# start of Entries
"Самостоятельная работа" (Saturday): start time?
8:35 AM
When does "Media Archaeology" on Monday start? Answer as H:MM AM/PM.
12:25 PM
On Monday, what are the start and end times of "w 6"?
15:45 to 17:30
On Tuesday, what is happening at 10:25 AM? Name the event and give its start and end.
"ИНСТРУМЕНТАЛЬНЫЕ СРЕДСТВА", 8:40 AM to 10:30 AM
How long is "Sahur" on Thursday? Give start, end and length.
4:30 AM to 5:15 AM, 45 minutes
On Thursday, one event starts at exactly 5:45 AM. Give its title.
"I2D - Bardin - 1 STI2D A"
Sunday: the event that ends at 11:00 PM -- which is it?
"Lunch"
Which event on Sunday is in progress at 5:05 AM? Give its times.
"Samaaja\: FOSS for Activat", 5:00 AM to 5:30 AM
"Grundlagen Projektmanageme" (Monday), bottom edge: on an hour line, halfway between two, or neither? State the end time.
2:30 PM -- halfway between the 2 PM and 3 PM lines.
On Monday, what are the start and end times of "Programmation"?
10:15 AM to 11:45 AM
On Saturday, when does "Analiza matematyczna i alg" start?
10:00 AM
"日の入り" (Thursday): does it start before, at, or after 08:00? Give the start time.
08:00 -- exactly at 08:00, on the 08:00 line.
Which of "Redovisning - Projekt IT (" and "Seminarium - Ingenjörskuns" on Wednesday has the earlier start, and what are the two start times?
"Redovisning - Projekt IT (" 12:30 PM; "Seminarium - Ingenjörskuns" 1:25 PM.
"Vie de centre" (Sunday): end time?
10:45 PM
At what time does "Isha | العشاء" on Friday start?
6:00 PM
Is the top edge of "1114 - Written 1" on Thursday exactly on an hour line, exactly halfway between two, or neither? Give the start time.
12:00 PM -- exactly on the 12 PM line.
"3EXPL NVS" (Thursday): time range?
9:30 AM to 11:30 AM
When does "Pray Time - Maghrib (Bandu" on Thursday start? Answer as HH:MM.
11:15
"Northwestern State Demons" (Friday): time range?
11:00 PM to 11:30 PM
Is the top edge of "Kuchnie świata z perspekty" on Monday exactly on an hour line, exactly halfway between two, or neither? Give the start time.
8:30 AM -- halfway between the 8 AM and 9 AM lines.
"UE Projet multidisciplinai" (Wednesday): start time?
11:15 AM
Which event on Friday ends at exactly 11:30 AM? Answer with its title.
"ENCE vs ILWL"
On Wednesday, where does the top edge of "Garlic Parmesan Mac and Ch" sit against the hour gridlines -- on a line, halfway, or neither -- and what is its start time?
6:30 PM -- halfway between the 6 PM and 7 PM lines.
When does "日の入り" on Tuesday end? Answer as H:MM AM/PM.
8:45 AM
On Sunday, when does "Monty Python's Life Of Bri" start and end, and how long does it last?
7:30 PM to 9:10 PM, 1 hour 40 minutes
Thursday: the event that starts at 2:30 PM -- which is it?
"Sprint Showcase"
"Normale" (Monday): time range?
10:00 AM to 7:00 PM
# end of Entries
Find every line above that contains the string "title" and copy each one out in full. Case counts.

On Thursday, one event starts at exactly 5:45 AM. Give its title.
Which event on Friday ends at exactly 11:30 AM? Answer with its title.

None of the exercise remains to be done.